Legislation has been introduced in Congress to undo what would prove to be a crippling if not fatal tax that the IRS has imposed on small businesses.

Called the Small Business Healthcare Relief Act, it would amend the IRS code and the Affordable Care Act to allow businesses with fewer than 50 employees to make contributions to employees to defray their health-care costs.

Aldridge said he is hopeful that the legislation will be approved because there is “significant bipartisan support” in Congress.

The law would require that employees prove they have individual health policies in line with the Affordable Care Act — which had specifically excluded businesses with fewer than 50 employees from the health-care mandate.

But the IRS said that many of those businesses were, in effect, engaging in unsanctioned group policies by subsidizing their employees.
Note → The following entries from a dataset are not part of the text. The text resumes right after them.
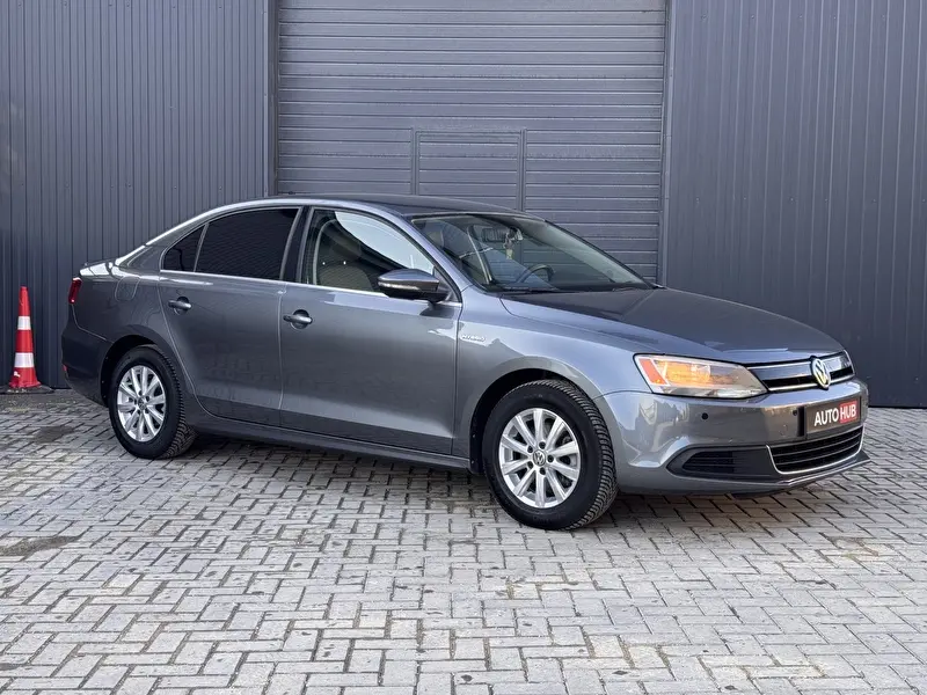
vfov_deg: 30.3
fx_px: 1285
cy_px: 348
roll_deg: -0.7
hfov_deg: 39.7
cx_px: 464
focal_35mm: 48
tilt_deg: -2.8
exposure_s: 1/202
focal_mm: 6.76
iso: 64
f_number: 1.78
House Resolution 2911 and Senate Bill 1697 are in committee in their respective houses. Efforts to contact Rep. Charles Boustany, R-La., lead sponsor on the House measure, were unsuccessful.
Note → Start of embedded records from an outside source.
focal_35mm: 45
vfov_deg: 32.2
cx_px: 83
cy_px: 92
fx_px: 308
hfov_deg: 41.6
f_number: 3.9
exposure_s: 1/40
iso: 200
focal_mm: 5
“I don’t anyone thought it would be a good idea to punish small employers for doing what doing what everybody in Washington claims to want,” said Jack Mozloom, national media director for the National Federation of Independent Businesses.

“It’s a strange interpretation by the IRS because that’s precisely the consequence, because they are punishing employers who cannot afford to buy a group plan,” Mozloom said in an interview.  “And not only are they punishing them heavily but far more heavily than they’re punishing far larger employers who simply opt not to provide any insurance at all.”
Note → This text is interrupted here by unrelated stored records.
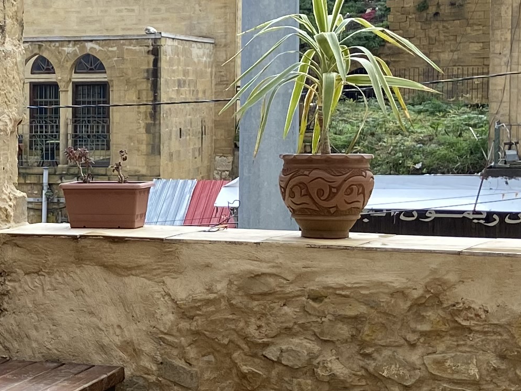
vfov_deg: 14.0
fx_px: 1596
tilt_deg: -3.5
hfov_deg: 17.7
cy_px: 214
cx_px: -103
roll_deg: +0.2
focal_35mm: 106
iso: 32
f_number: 1.8
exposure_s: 1/898
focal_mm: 4.25
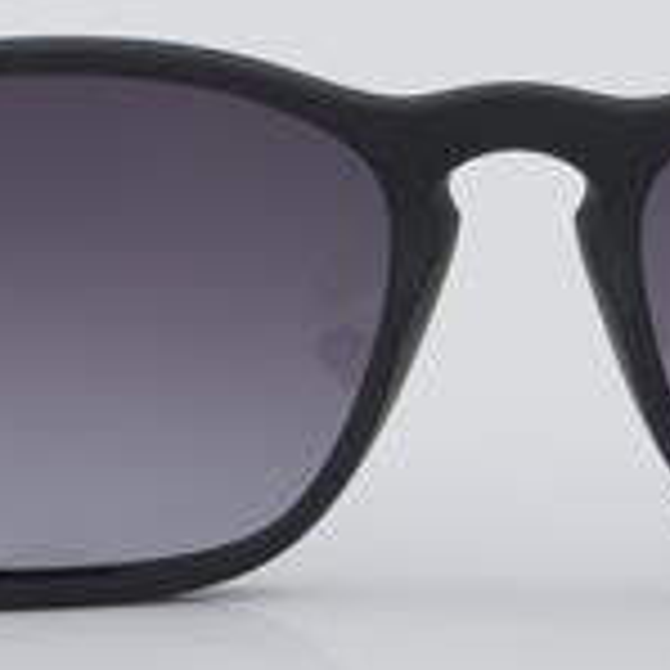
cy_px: 346
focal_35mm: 188
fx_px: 4120
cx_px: 517
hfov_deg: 9.3
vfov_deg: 9.3
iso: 100
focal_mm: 55
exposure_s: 1/4
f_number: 32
The fine called for under the Affordable Care Act for employers with more than 50 workers  is $2,000 per worker per year. The tax that stands to be imposed on the small employers is 18 times that, $36,500 per worker per year, Mozloom noted.

The IRS did not respond to a question posed to them by the Mississippi Business Journal as to why the rule was imposed.

The NFIB likewise got no answer to that question, Mozloom said.

“My guess is it’s a natural bureaucratic instinct when confronted with something they don’t understand and can’t keep track of, they just simply think: ‘Well, we’ll just ban it.’”

“They realized that they are potentially hundreds of thousands of small-business owners in this situation acting sort of anonymously without their supervision or approval.”